You may aspire to become the Tom Brady of digital transformation in your particular field this year. Just don’t forget how to block and tackle, recommends Delphix CISO Pritesh Parekh.

“The pandemic accelerated digital transformation everywhere, and it is clear that this year and next, many companies will continue to struggle with the ramifications,” Parekh writes. “Hybrid and remote are now the norm for the interactions that drive business (and our society), taking the boundaries between a business and the larger world down. As a result, endpoints are exposed and data is bouncing around in a lot of places it shouldn’t be. And attackers have realized that.
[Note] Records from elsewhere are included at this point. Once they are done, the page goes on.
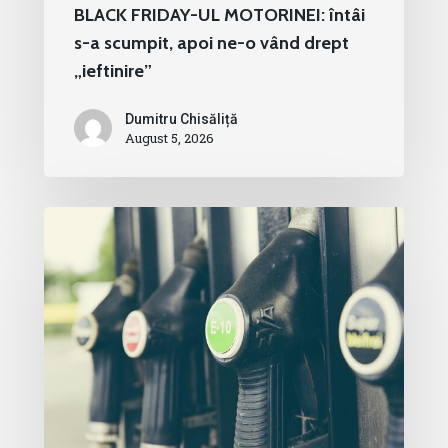
BLACK FRIDAY-UL MOTORINEI: întâi
s-a scumpit, apoi ne-o vând drept
„ieftinire”
Dumitru Chisăliță
August 5, 2026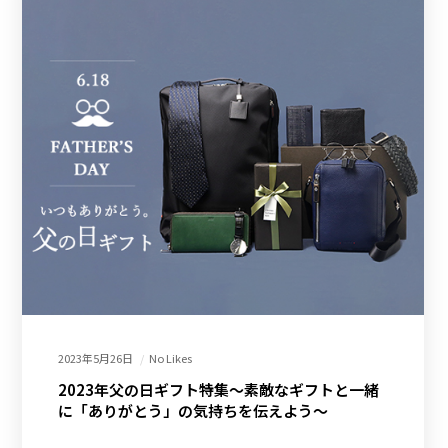
2023年5月26日
No Likes
2023年父の日ギフト特集～素敵なギフトと一緒
に「ありがとう」の気持ちを伝えよう～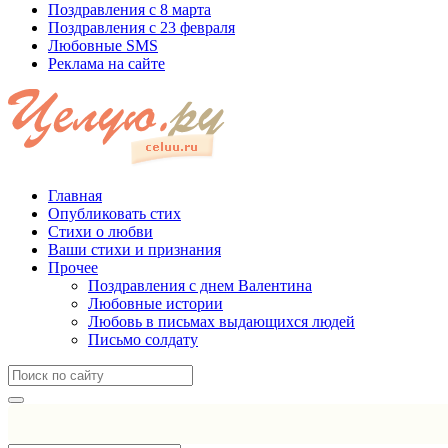
Поздравления с 8 марта
Поздравления с 23 февраля
Любовные SMS
Реклама на сайте
Главная
Опубликовать стих
Стихи о любви
Ваши стихи и признания
Прочее
Поздравления с днем Валентина
Любовные истории
Любовь в письмах выдающихся людей
Письмо солдату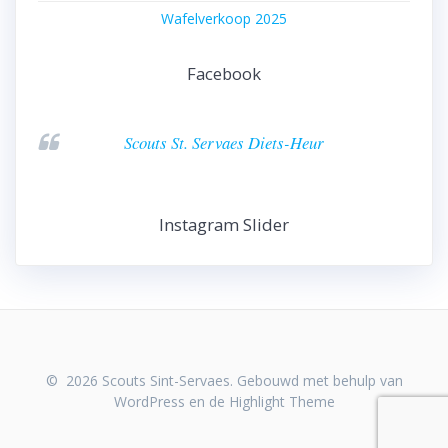
Wafelverkoop 2025
Facebook
Scouts St. Servaes Diets-Heur
Instagram Slider
© 2026 Scouts Sint-Servaes. Gebouwd met behulp van
WordPress en de
Highlight Theme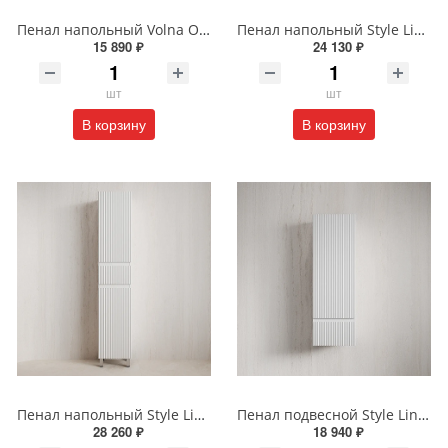
Пенал напольный Volna Onda 40 tpONDA80.2Y-01 белый
Пенал напольный Style Line МАРОККО 36 см ЛС-00002512 графит
15 890 ₽
24 130 ₽
шт
шт
В корзину
В корзину
Пенал напольный Style Line МАРОККО 36 см ЛС-00002515 белый матовый
Пенал подвесной Style Line МАРОККО 36 см ЛС-00002523 белый матовый
28 260 ₽
18 940 ₽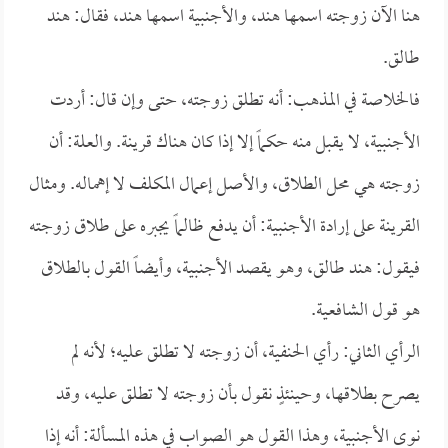
هنا الآن زوجته اسمها هند، والأجنبية اسمها هند، فقال: هند
طالق.
فالخلاصة في المذهب: أنه تطلق زوجته، حتى وإن قال: أردت
الأجنبية، لا يقبل منه حكماً إلا إذا كان هناك قرينة. والعلة: أن
زوجته هي محل الطلاق، والأصل إعمال المكلف لا إهماله. ومثال
القرينة على إرادة الأجنبية: أن يدفع ظالماً يجبره على طلاق زوجته
فيقول: هند طالق، وهو يقصد الأجنبية، وأيضاً القول بالطلاق
هو قول الشافعية.
الرأي الثاني: رأي الحنفية، أن زوجته لا تطلق عليه؛ لأنه لم
يصرح بطلاقها، وحينئذٍ نقول بأن زوجته لا تطلق عليه، وقد
نوى الأجنبية، وهذا القول هو الصواب في هذه المسألة: أنه إذا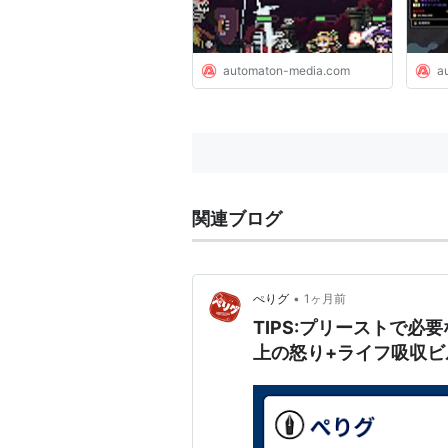
AUTOMATON
automaton-media.com
a
関連ブログ
•
ぺりグ
1ヶ月前
TIPS:プリーストで
上の怒り+ライフ吸収ビ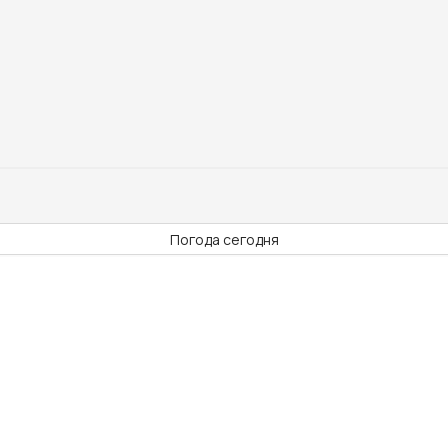
Погода сегодня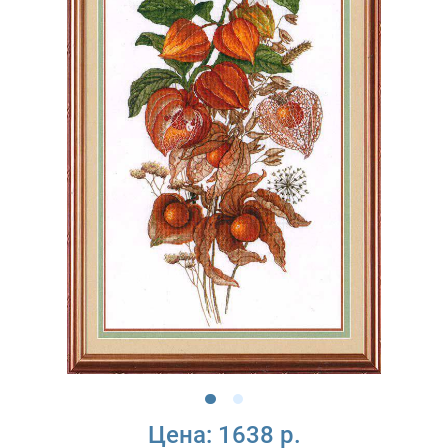
Цена:
1638 р.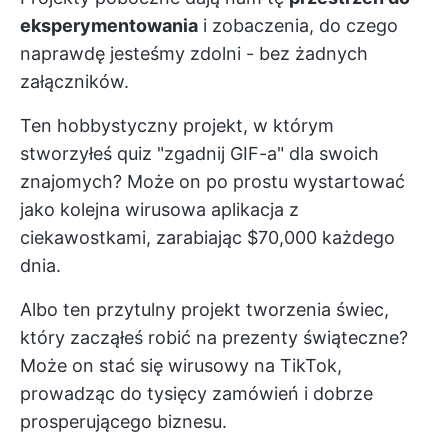
eksperymentowania
i zobaczenia, do czego
naprawdę jesteśmy zdolni - bez żadnych
załączników.
Ten hobbystyczny projekt, w którym
stworzyłeś quiz "zgadnij GIF-a" dla swoich
znajomych? Może on po prostu wystartować
jako kolejna wirusowa aplikacja z
ciekawostkami, zarabiając $70,000 każdego
dnia.
Albo ten przytulny projekt tworzenia świec,
który zacząłeś robić na prezenty świąteczne?
Może on stać się wirusowy na TikTok,
prowadząc do tysięcy zamówień i dobrze
prosperującego biznesu.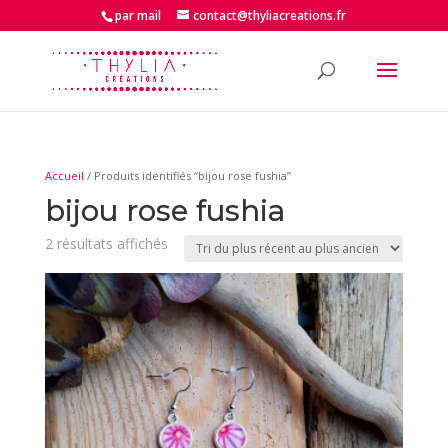
par mail
contact@thyliacreations.fr
Accueil
/ Produits identifiés “bijou rose fushia”
bijou rose fushia
Trié
2 résultats affichés
du
plus
récent
au
plus
ancien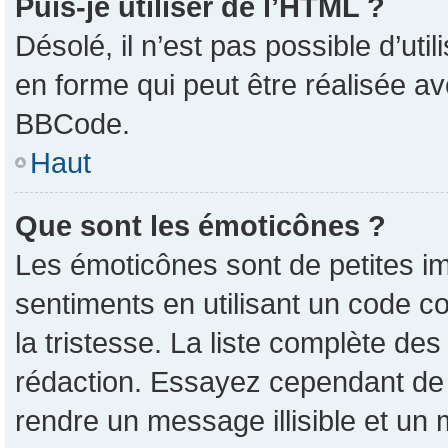
Puis-je utiliser de l’HTML ?
Désolé, il n’est pas possible d’ut
en forme qui peut être réalisée av
BBCode.
Haut
Que sont les émoticônes ?
Les émoticônes sont de petites im
sentiments en utilisant un code co
la tristesse. La liste complète de
rédaction. Essayez cependant de
rendre un message illisible et un 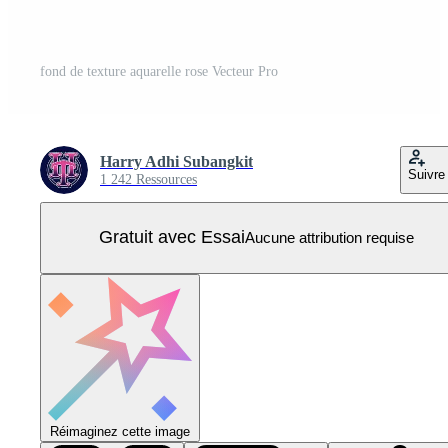
fond de texture aquarelle rose Vecteur Pro
Harry Adhi Subangkit
Suivre
1 242 Ressources
Gratuit avec Essai
Aucune attribution requise
Réimaginez cette image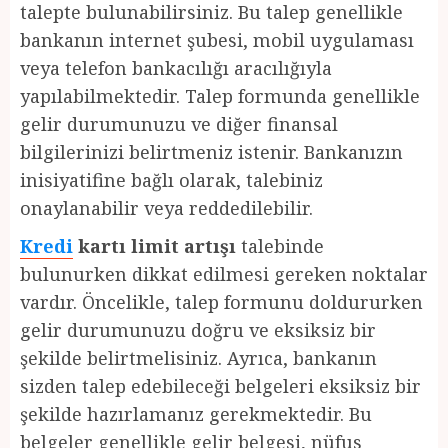
talepte bulunabilirsiniz. Bu talep genellikle
bankanın internet şubesi, mobil uygulaması
veya telefon bankacılığı aracılığıyla
yapılabilmektedir. Talep formunda genellikle
gelir durumunuzu ve diğer finansal
bilgilerinizi belirtmeniz istenir. Bankanızın
inisiyatifine bağlı olarak, talebiniz
onaylanabilir veya reddedilebilir.
Kredi
kartı limit artışı
talebinde
bulunurken dikkat edilmesi gereken noktalar
vardır. Öncelikle, talep formunu doldururken
gelir durumunuzu doğru ve eksiksiz bir
şekilde belirtmelisiniz. Ayrıca, bankanın
sizden talep edebileceği belgeleri eksiksiz bir
şekilde hazırlamanız gerekmektedir. Bu
belgeler genellikle gelir belgesi, nüfus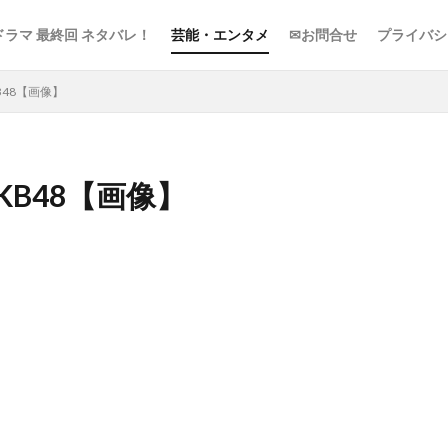
ドラマ 最終回 ネタバレ！
芸能・エンタメ
✉お問合せ
プライバシ
B48【画像】
KB48【画像】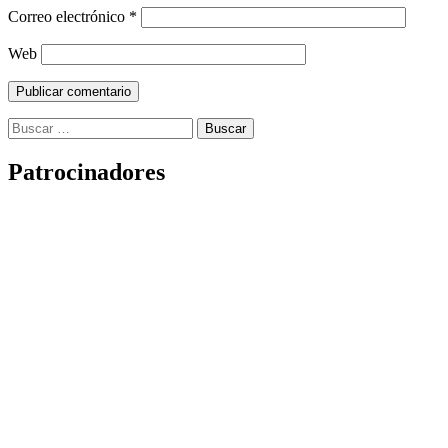
Correo electrónico
*
Web
Buscar:
Patrocinadores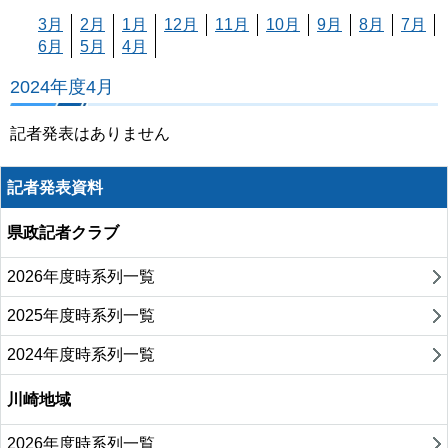
3月
2月
1月
12月
11月
10月
9月
8月
7月
6月
5月
4月
2024年度4月
記者発表はありません
記者発表資料
県政記者クラブ
2026年度時系列一覧
2025年度時系列一覧
2024年度時系列一覧
川崎地域
2026年度時系列一覧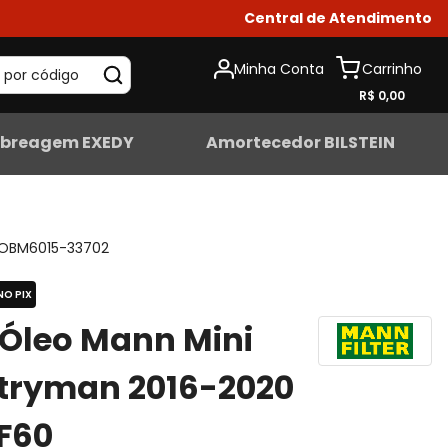
Central de Atendimento
Minha Conta
 por código
R$ 0,00
breagem EXEDY
Amortecedor BILSTEIN
OBM6015-33702
NO PIX
o Óleo Mann Mini
tryman 2016-2020
 F60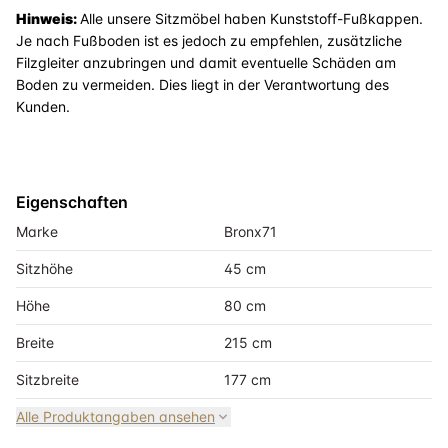
Hinweis:
Alle unsere Sitzmöbel haben Kunststoff-Fußkappen.
Je nach Fußboden ist es jedoch zu empfehlen, zusätzliche
Filzgleiter anzubringen und damit eventuelle Schäden am
Boden zu vermeiden. Dies liegt in der Verantwortung des
Kunden.
Eigenschaften
Marke
Bronx71
Sitzhöhe
45 cm
Höhe
80 cm
Breite
215 cm
Sitzbreite
177 cm
Alle Produktangaben ansehen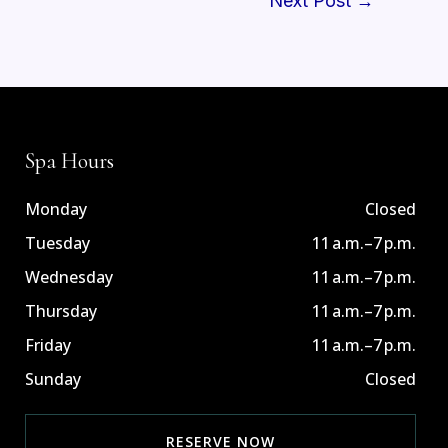
Next Post
→
Spa Hours
Monday
Closed
Tuesday
11 a.m.–7 p.m.
Wednesday
11 a.m.–7 p.m.
Thursday
11 a.m.–7 p.m.
Friday
11 a.m.–7 p.m.
Sunday
Closed
RESERVE NOW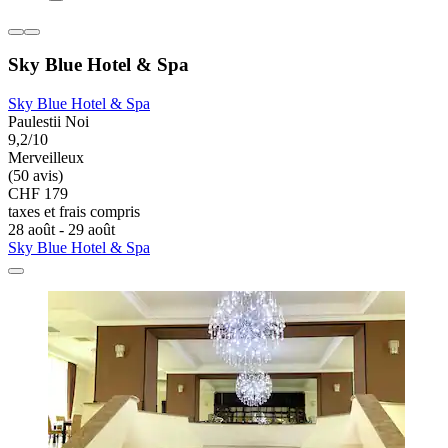
Sky Blue Hotel & Spa
Sky Blue Hotel & Spa
Paulestii Noi
9,2/10
Merveilleux
(50 avis)
CHF 179
taxes et frais compris
28 août - 29 août
Sky Blue Hotel & Spa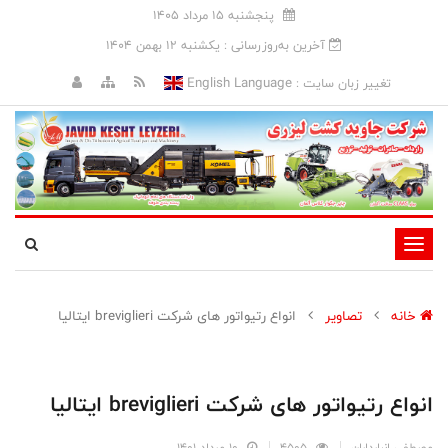
پنجشنبه 15 مرداد 1405
آخرین به‌روزرسانی : يکشنبه 12 بهمن 1404
English Language
تغییر زبان سایت :
تغییر
وضعیت
ناوبری
خانه
تصاویر
انواع رتیواتور های شرکت breviglieri ایتالیا
انواع رتیواتور های شرکت breviglieri ایتالیا
مصطفی انبارداران
4505
10 مرداد 1401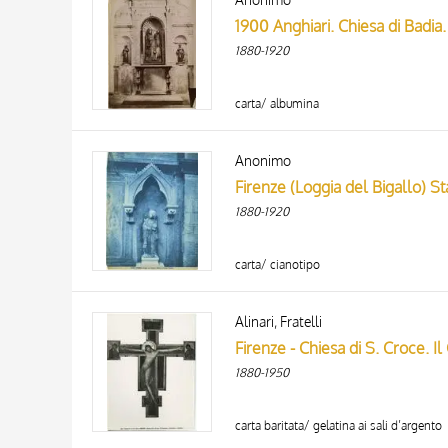
1900 Anghiari. Chiesa di Badia. 
1880-1920
carta/ albumina
Anonimo
Firenze (Loggia del Bigallo) St
1880-1920
carta/ cianotipo
Alinari, Fratelli
Firenze - Chiesa di S. Croce. Il
1880-1950
carta baritata/ gelatina ai sali d’argento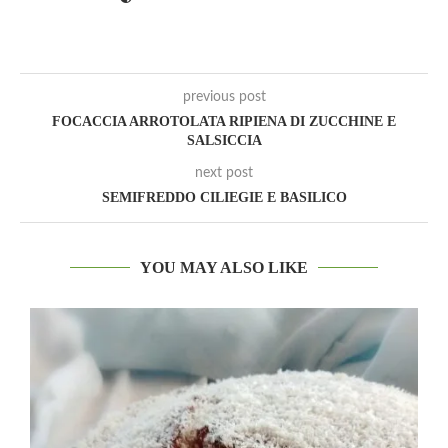
previous post
FOCACCIA ARROTOLATA RIPIENA DI ZUCCHINE E
SALSICCIA
next post
SEMIFREDDO CILIEGIE E BASILICO
YOU MAY ALSO LIKE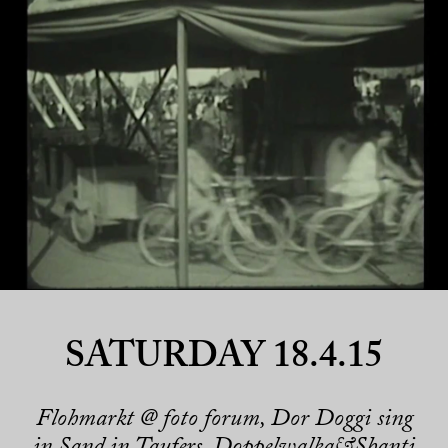
SATURDAY 18.4.15
Flohmarkt @ foto forum, Dor Doggi sing
in Sand in Taufers, Doppelwalka&Shanti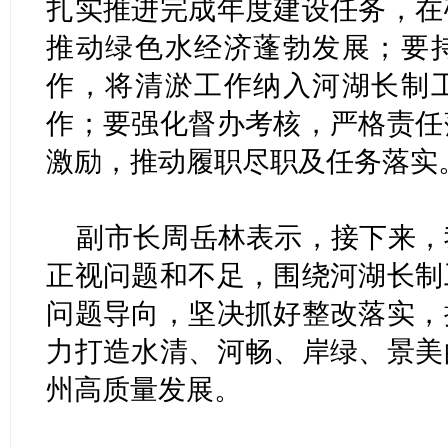
扎实推进完成年度建设任务，在
推动绿色水经济蓬勃发展；要
作，将清淤工作纳入河湖长制
作；要强化督办考核，严格责任
激励，推动履职尽职及任务落实
副市长周岳林表示，接下来，
正视问题和不足，围绕河湖长制
问题导向，坚决抓好整改落实，
力打造水清、河畅、岸绿、景美
州高质量发展。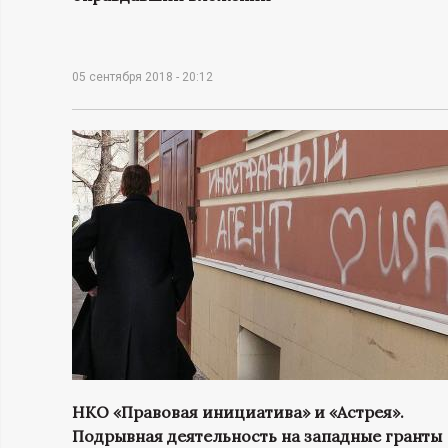
Н
05 сентября 2018 - 20:12
-
и
н
ф
о
р
м
НКО «Правовая инициатива» и «Астрея».
а
Подрывная деятельность на западные гранты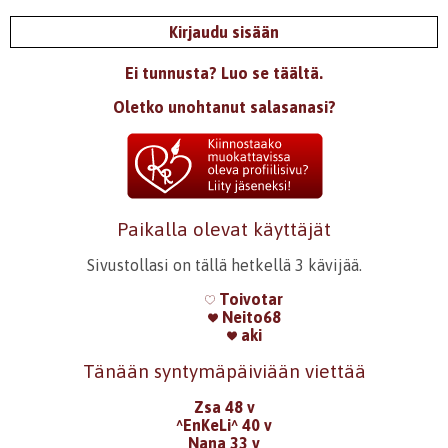
Kirjaudu sisään
Ei tunnusta? Luo se täältä.
Oletko unohtanut salasanasi?
Paikalla olevat käyttäjät
Sivustollasi on tällä hetkellä 3 kävijää.
Toivotar
Neito68
aki
Tänään syntymäpäiviään viettää
Zsa 48 v
^EnKeLi^ 40 v
Nana 33 v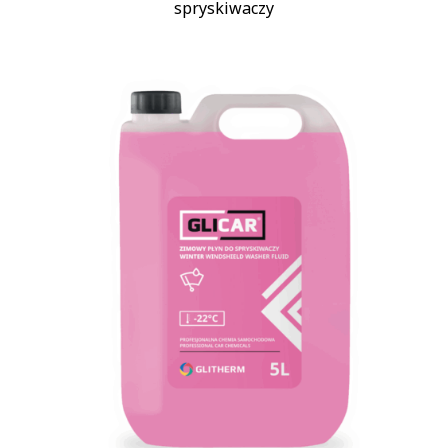
spryskiwaczy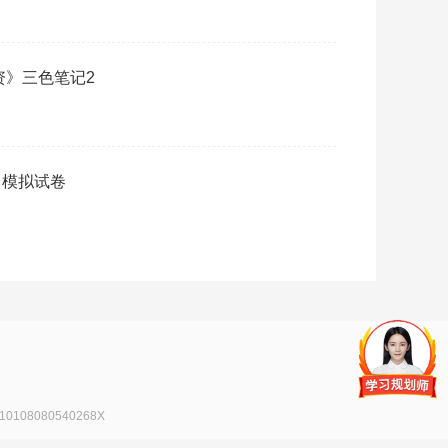
资》三色笔记2
》模拟试卷
108080540268X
They know that to be successful with an attack, you have to follow the path to access the data, and it’s become so easy to do that by looking at endpoints.

“The first most common mistake in 2022, will be not prioritizing security of the endpoints,” Parekh continues. “The second will be the lack of an effective response plan. The industry continues to focus obsessively on detection and prevention in the aim of protecting against every possible ransomware attack. In 2022 what will be more successful will be a focus on recovery and response of mission critical data.”